### Passage for review

In light of the new emphasis on representation and language among feminists, the
work of Simone de Beauvoir became central to feminist theory; her book The Second Sex is considered
one of the greatest works of 20th-century feminist theory (published in France in 1949,
translated into English in 1952). Its importance lies in the clarity with which Beauvoir
summarized women’s condition; in The Second Sex, she traced the history of women’s reduction to
objects for men, their status as man’s Other without control over their actions or
subjectivity. Beauvoir demonstrated that this assumption dominates social, political, and
cultural life. Further, she noted that women internalize this objectified vision as normal
and enact their prescribed roles within patriarchy.
Feminist theorists and architects have created alternative practices and histories of
architecture. In liberal feminism, there has been a conscious continuity between feminist
history, theory, and practice, on the premise that changes to representation of the past
contribute to the struggles of living producers. Doris Cole, Dolores Hayden, and Susanna
Torre, for example, produced explicitly feminist histories of women in architecture and
design. Others, such as Doreen Massey and Leslie Kanes Weisman, authored critiques of
the sexism and discrimination against women embedded in and enforced by the built
environment. Prominent women practitioners, such as Denise Scott Brown and Patricia
Conway, have been advocates for women in professional institutions and critics of
masculinism in architecture culture.

### Source data
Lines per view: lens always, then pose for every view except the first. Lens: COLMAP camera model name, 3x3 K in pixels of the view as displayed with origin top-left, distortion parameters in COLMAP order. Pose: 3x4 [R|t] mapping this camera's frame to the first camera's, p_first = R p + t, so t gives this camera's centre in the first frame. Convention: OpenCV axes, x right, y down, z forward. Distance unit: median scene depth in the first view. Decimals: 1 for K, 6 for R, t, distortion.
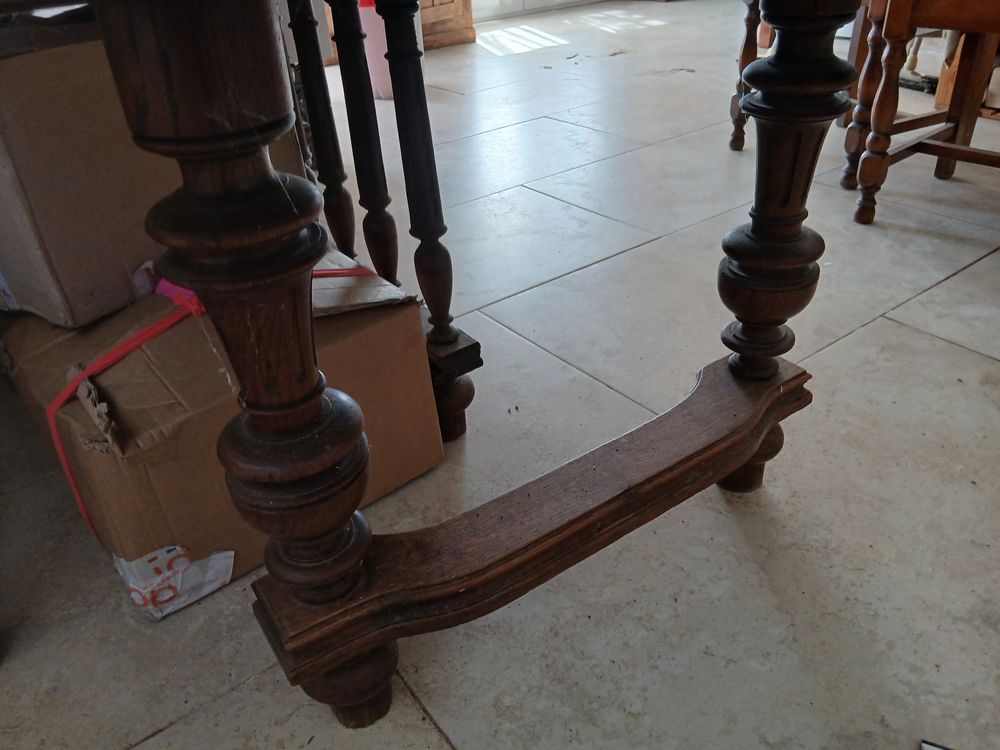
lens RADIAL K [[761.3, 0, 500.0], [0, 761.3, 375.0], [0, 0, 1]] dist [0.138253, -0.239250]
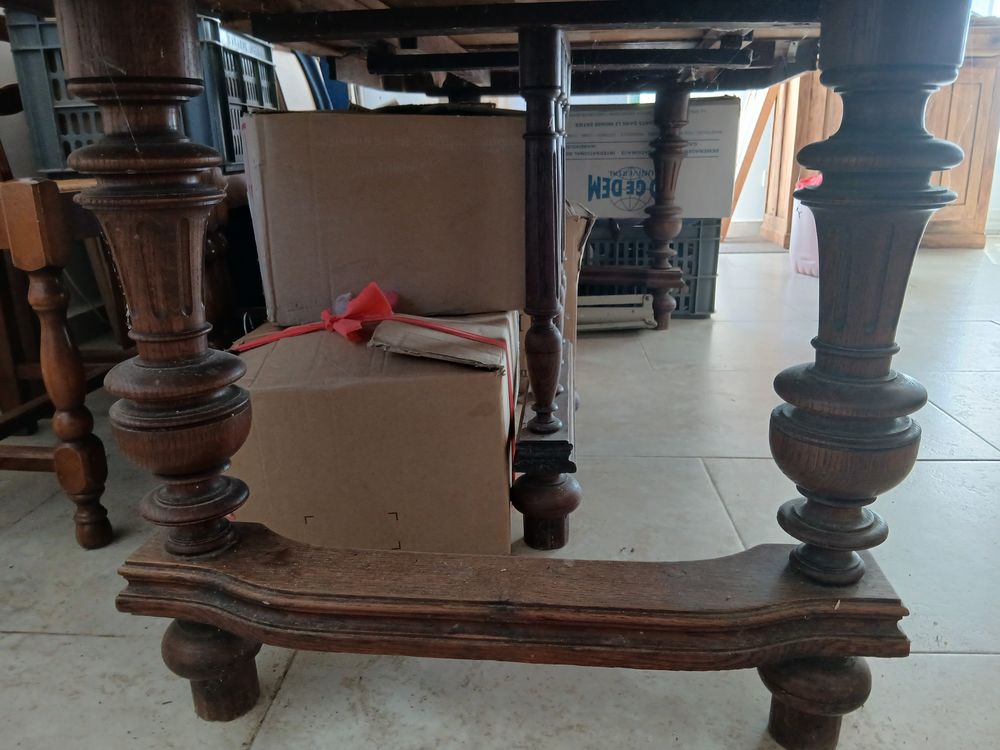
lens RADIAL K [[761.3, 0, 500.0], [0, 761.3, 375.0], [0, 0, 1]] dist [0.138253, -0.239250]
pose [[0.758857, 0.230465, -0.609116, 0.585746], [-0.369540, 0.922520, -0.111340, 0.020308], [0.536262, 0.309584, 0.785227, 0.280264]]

--

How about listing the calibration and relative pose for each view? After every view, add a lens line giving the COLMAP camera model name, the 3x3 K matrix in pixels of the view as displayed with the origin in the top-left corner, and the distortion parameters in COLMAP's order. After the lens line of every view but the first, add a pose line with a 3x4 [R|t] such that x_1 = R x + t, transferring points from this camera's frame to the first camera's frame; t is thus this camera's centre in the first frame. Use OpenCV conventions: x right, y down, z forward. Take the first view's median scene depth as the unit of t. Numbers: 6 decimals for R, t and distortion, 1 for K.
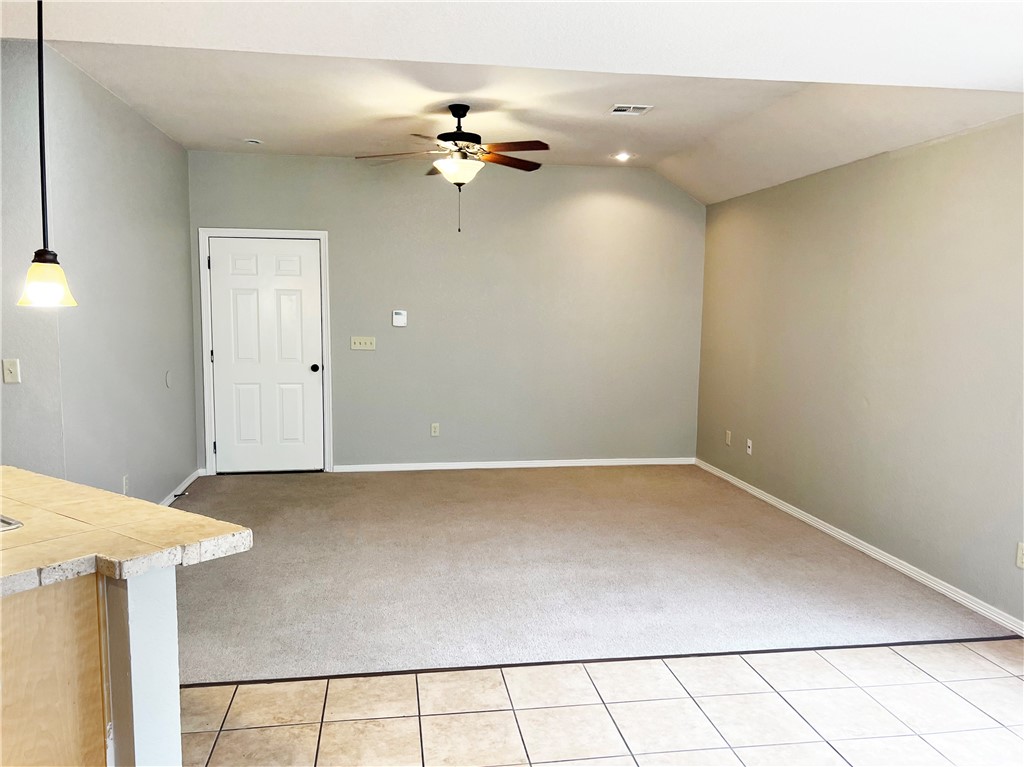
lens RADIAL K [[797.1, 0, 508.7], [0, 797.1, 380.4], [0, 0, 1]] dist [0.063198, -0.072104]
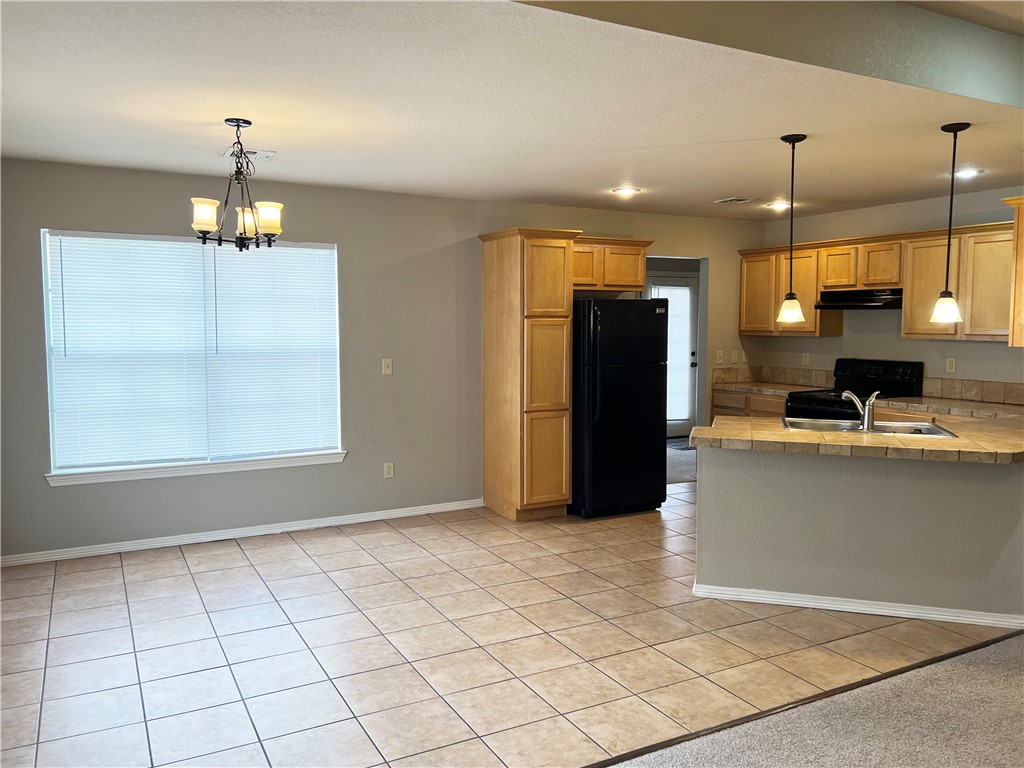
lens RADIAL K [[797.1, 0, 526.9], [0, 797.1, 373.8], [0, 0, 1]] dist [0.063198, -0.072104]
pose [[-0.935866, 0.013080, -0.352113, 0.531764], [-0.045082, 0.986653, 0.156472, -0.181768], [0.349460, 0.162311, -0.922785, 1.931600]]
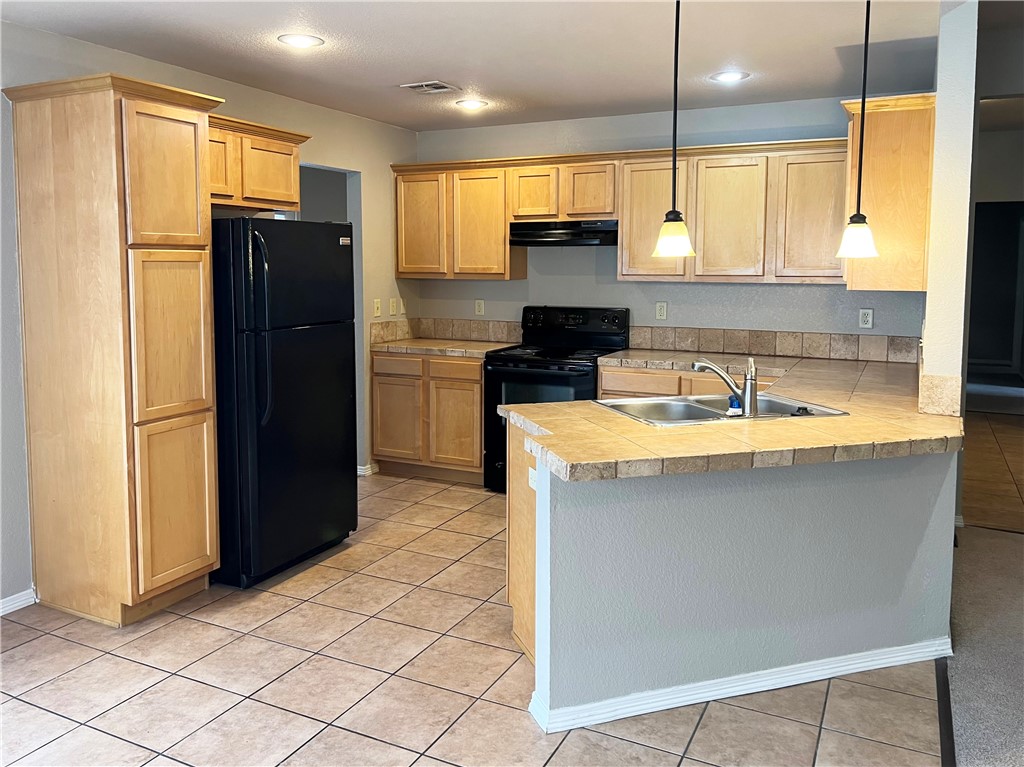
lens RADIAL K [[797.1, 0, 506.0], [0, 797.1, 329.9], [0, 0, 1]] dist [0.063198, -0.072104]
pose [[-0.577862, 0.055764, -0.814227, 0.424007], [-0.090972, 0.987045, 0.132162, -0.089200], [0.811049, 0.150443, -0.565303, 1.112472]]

* * *

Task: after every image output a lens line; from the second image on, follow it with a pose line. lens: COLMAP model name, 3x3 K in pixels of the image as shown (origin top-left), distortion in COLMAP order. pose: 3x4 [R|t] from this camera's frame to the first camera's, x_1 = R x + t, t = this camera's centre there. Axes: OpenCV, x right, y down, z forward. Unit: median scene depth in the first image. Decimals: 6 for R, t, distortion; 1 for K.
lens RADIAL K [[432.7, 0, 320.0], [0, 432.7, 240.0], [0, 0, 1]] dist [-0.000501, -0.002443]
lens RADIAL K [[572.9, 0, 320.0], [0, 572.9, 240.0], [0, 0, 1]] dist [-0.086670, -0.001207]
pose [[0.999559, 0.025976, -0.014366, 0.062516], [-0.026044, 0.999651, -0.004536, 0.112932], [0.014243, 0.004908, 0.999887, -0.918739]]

### Task to carry out
List every person named in the passage on feminist theory and architecture.

### Answer to the problem
Simone de Beauvoir, Doris Cole, Dolores Hayden, Susanna Torre, Doreen Massey, Leslie Kanes Weisman, Denise Scott Brown, Patricia Conway